In Search of Lost Time (海的尽头是草原) is a 2022 Chinese historical drama film co-written and directed by Derek Yee and starring Chen Baoguo, Ma Su, Ayanga, and Wang Qiang. Based on real events of "Three Thousand Orphans Entering Inner Mongolia", the film is about a group of nearly 3,000 junior orphans who were sent to the Mongolian grasslands to be adopted by nomadic families. The film premiered in China on 9 September 2022.

==Cast==
- Chen Baoguo as Du Sihan
- Ai Mi as young Du Siheng
  - Luo Yichun as childhood Du Siheng
  - Badema as old Du Siheng
- Ma Su as Sa Renna
- Ayanga as Edel
- Wang Qiang as Namu Khan
- Luo Yichun
- Wu Yufang as Kang, Women's Federation Director
- Wang Churan as young Zhang Fengxia
  - Li Bin as old Zhang Fengxia
- Huang Yao as Zhao Mingna
- Xu Huanshan as Deng Xianfeng
  - Bai Yufan as young Deng Xianfeng
- Zhang Ming'en as Du Yi
- Ding Chengxin as Ma Zhengyuan
- Bayin
- Batdorj-in Baasanjab

==Production==
Shooting began on 15 April 2021 at Hengdian World Studios and took place in various locations including Hohhot, Xilingol League, and Wulagai Ranch, and wrapped on August 9.

==Release==
In Search of Lost Time was theatrically released on 9 September 2022 in China.

==Reception==
Douban, a major Chinese media rating site, gave the film a rating of 7.2 out of 10.
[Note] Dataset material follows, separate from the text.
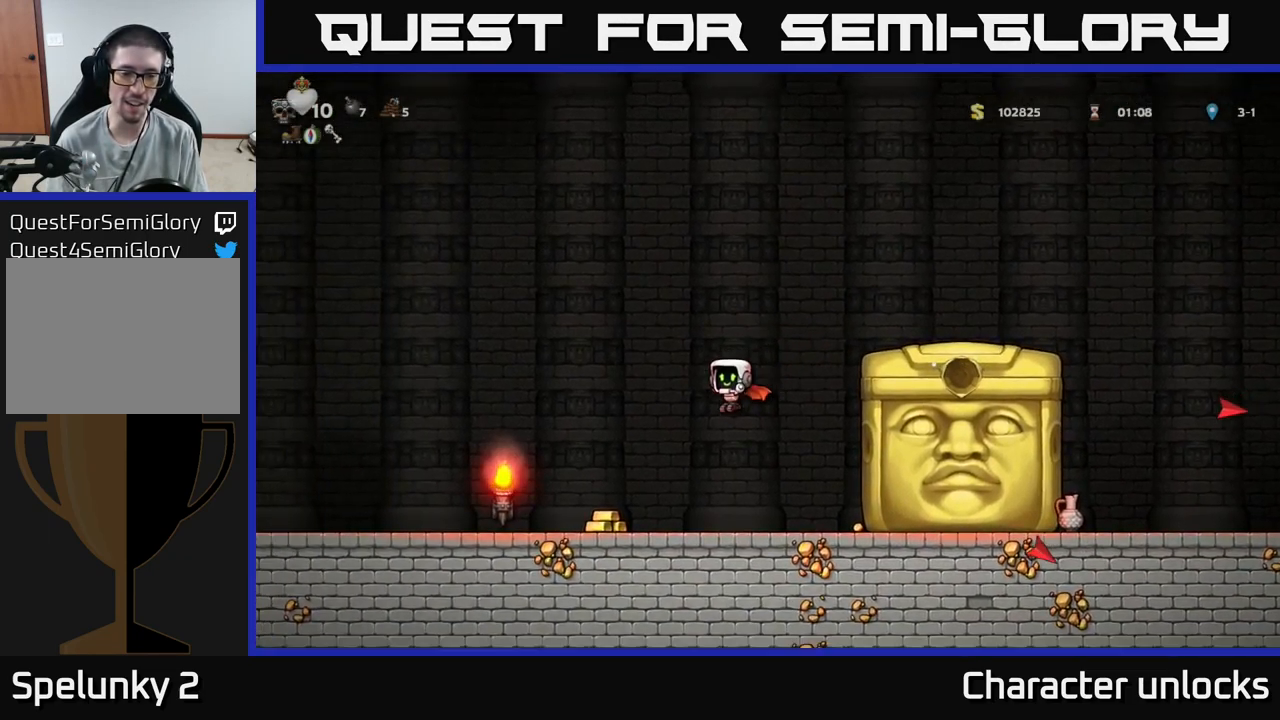
{"buttons": ["DPAD_RIGHT"], "events": [[233, "DPAD_LEFT", "up"], [300, "DPAD_RIGHT", "down"]]}
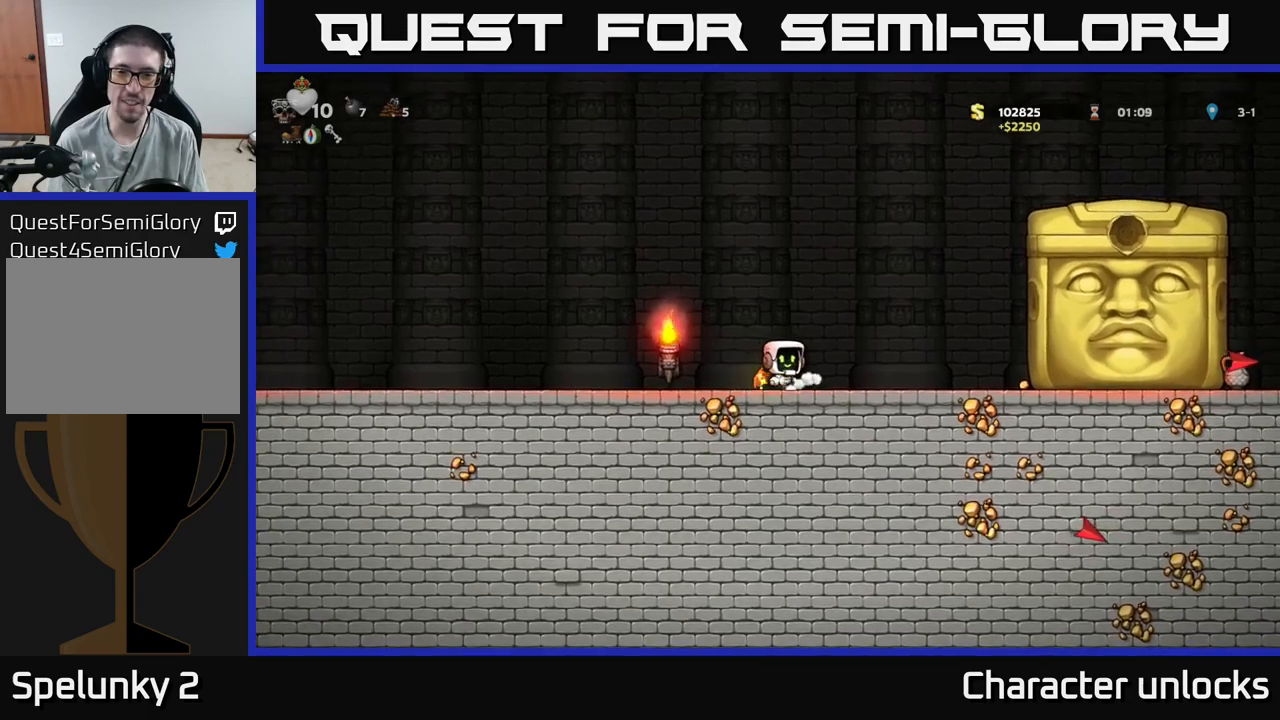
{"buttons": ["DPAD_RIGHT"], "events": []}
Derek Elley of Sino-Cinema gave the film a rating of 4/10. Commenting on the use of flashbacks, the reviewer argues that "the film as a whole would have worked so much better, and developed some emotional power, if it had been set entirely in the past." The review continues: "The heavily desaturated colour used for the flashbacks hardly impinges on the film’s clean, handsome look. However, the portrayal of 1960s Inner Mongolia is standard generic, with a well-laundered look, happy grasslands life and lots of local ethnic colour (nomad games etc.). The score by Hong Kong’s prolific Jin Peida 金培达 [Peter Kam] is gentle and respectful, with an ethnic flavour, and supports rather than invigorates the leisurely pacing."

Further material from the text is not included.